(EnergyAsia, November 10 2014, Monday) — India’s coal imports are expected to continue rising through the decade to feed the country’s growing power demand that is being helped by the protracted weakness in the fuel’s price. Amid slumping demand and oversupply around the world, thermal coal prices are holding near a five-year low with little prospects of recovery in the near-term.


Japan’s leading energy think tank has forecast India’s thermal coal imports to rise by 4% to 135 million tons in 2014, and by another 4% to 141 million tons next year.

The pace of coal demand and import growth has picked up speed since the nation’s May 2014 general election which has swept the government of Narendra Modi to power, said Koji Morita, a board member at the Institute of Energy Economics Japan (IEEJ).

Taking a long-term view, another IEEJ scholar, Shoichi Itoh, has projected Indian coal imports to rise from around 100 million tons in 2011 to 350 million tons by 2035.

Glencore, the Switzerland-based commodities trader, is even more bullish as it expects Indian imports of thermal, metallurgical and coking coal to rise from a total of180 million tons next year to 300 million tons by 2020, to possibly overtake China as the world’s biggest buyer of the fuel.
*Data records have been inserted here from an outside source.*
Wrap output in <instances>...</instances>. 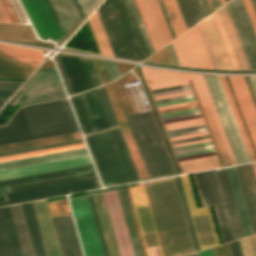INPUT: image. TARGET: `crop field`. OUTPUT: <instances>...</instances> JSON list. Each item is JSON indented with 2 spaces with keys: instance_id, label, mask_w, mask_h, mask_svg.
I'll list each match as a JSON object with an SVG mask.
<instances>
[{
  "instance_id": "obj_1",
  "label": "crop field",
  "mask_w": 256,
  "mask_h": 256,
  "mask_svg": "<svg viewBox=\"0 0 256 256\" xmlns=\"http://www.w3.org/2000/svg\"><path fill=\"white\" fill-rule=\"evenodd\" d=\"M138 69L146 87L191 79L222 163L236 164L202 75ZM191 81L146 88L180 174L223 166Z\"/></svg>"
},
{
  "instance_id": "obj_2",
  "label": "crop field",
  "mask_w": 256,
  "mask_h": 256,
  "mask_svg": "<svg viewBox=\"0 0 256 256\" xmlns=\"http://www.w3.org/2000/svg\"><path fill=\"white\" fill-rule=\"evenodd\" d=\"M166 256H181L193 252L190 235L177 193L174 178L144 182ZM143 182L130 187L129 193L136 218L151 217L152 211ZM147 256H165L154 218L139 219Z\"/></svg>"
},
{
  "instance_id": "obj_3",
  "label": "crop field",
  "mask_w": 256,
  "mask_h": 256,
  "mask_svg": "<svg viewBox=\"0 0 256 256\" xmlns=\"http://www.w3.org/2000/svg\"><path fill=\"white\" fill-rule=\"evenodd\" d=\"M77 131L67 100L26 106L0 126V145Z\"/></svg>"
},
{
  "instance_id": "obj_4",
  "label": "crop field",
  "mask_w": 256,
  "mask_h": 256,
  "mask_svg": "<svg viewBox=\"0 0 256 256\" xmlns=\"http://www.w3.org/2000/svg\"><path fill=\"white\" fill-rule=\"evenodd\" d=\"M86 137L106 187L140 181L119 127Z\"/></svg>"
},
{
  "instance_id": "obj_5",
  "label": "crop field",
  "mask_w": 256,
  "mask_h": 256,
  "mask_svg": "<svg viewBox=\"0 0 256 256\" xmlns=\"http://www.w3.org/2000/svg\"><path fill=\"white\" fill-rule=\"evenodd\" d=\"M125 118L148 178L177 174L153 112H145Z\"/></svg>"
},
{
  "instance_id": "obj_6",
  "label": "crop field",
  "mask_w": 256,
  "mask_h": 256,
  "mask_svg": "<svg viewBox=\"0 0 256 256\" xmlns=\"http://www.w3.org/2000/svg\"><path fill=\"white\" fill-rule=\"evenodd\" d=\"M203 76L205 78L236 163L239 164L250 161L218 77L214 75Z\"/></svg>"
},
{
  "instance_id": "obj_7",
  "label": "crop field",
  "mask_w": 256,
  "mask_h": 256,
  "mask_svg": "<svg viewBox=\"0 0 256 256\" xmlns=\"http://www.w3.org/2000/svg\"><path fill=\"white\" fill-rule=\"evenodd\" d=\"M97 177L3 194L0 206L100 188Z\"/></svg>"
},
{
  "instance_id": "obj_8",
  "label": "crop field",
  "mask_w": 256,
  "mask_h": 256,
  "mask_svg": "<svg viewBox=\"0 0 256 256\" xmlns=\"http://www.w3.org/2000/svg\"><path fill=\"white\" fill-rule=\"evenodd\" d=\"M61 82L56 69L40 71L23 89L21 94L9 105H22L58 98H64Z\"/></svg>"
},
{
  "instance_id": "obj_9",
  "label": "crop field",
  "mask_w": 256,
  "mask_h": 256,
  "mask_svg": "<svg viewBox=\"0 0 256 256\" xmlns=\"http://www.w3.org/2000/svg\"><path fill=\"white\" fill-rule=\"evenodd\" d=\"M69 199L85 256H103L87 196Z\"/></svg>"
},
{
  "instance_id": "obj_10",
  "label": "crop field",
  "mask_w": 256,
  "mask_h": 256,
  "mask_svg": "<svg viewBox=\"0 0 256 256\" xmlns=\"http://www.w3.org/2000/svg\"><path fill=\"white\" fill-rule=\"evenodd\" d=\"M180 177L189 209L197 207L188 176L183 175ZM189 211L197 237L199 249L201 250L218 245L219 243L211 219L209 208H195Z\"/></svg>"
},
{
  "instance_id": "obj_11",
  "label": "crop field",
  "mask_w": 256,
  "mask_h": 256,
  "mask_svg": "<svg viewBox=\"0 0 256 256\" xmlns=\"http://www.w3.org/2000/svg\"><path fill=\"white\" fill-rule=\"evenodd\" d=\"M251 70H256V35L242 0L226 4ZM226 8V9H227Z\"/></svg>"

Analysts believe India’s appetite for coal will remain strong as global prices are likely to languish for some years on account of weaker demand in other parts of the world. China, the world’s leading coal importer and consumer, is planning to reduce its dependency on the fuel in favour of natural gas to fight climate change and pollution.

Helped by the plunge in world coal prices, India boosted its import of the fuel by nearly 18.5% to more than 110 million tons in the first half of the current 2014 financial year compared with the same period last year, accoding to an analysis by MoneyControl.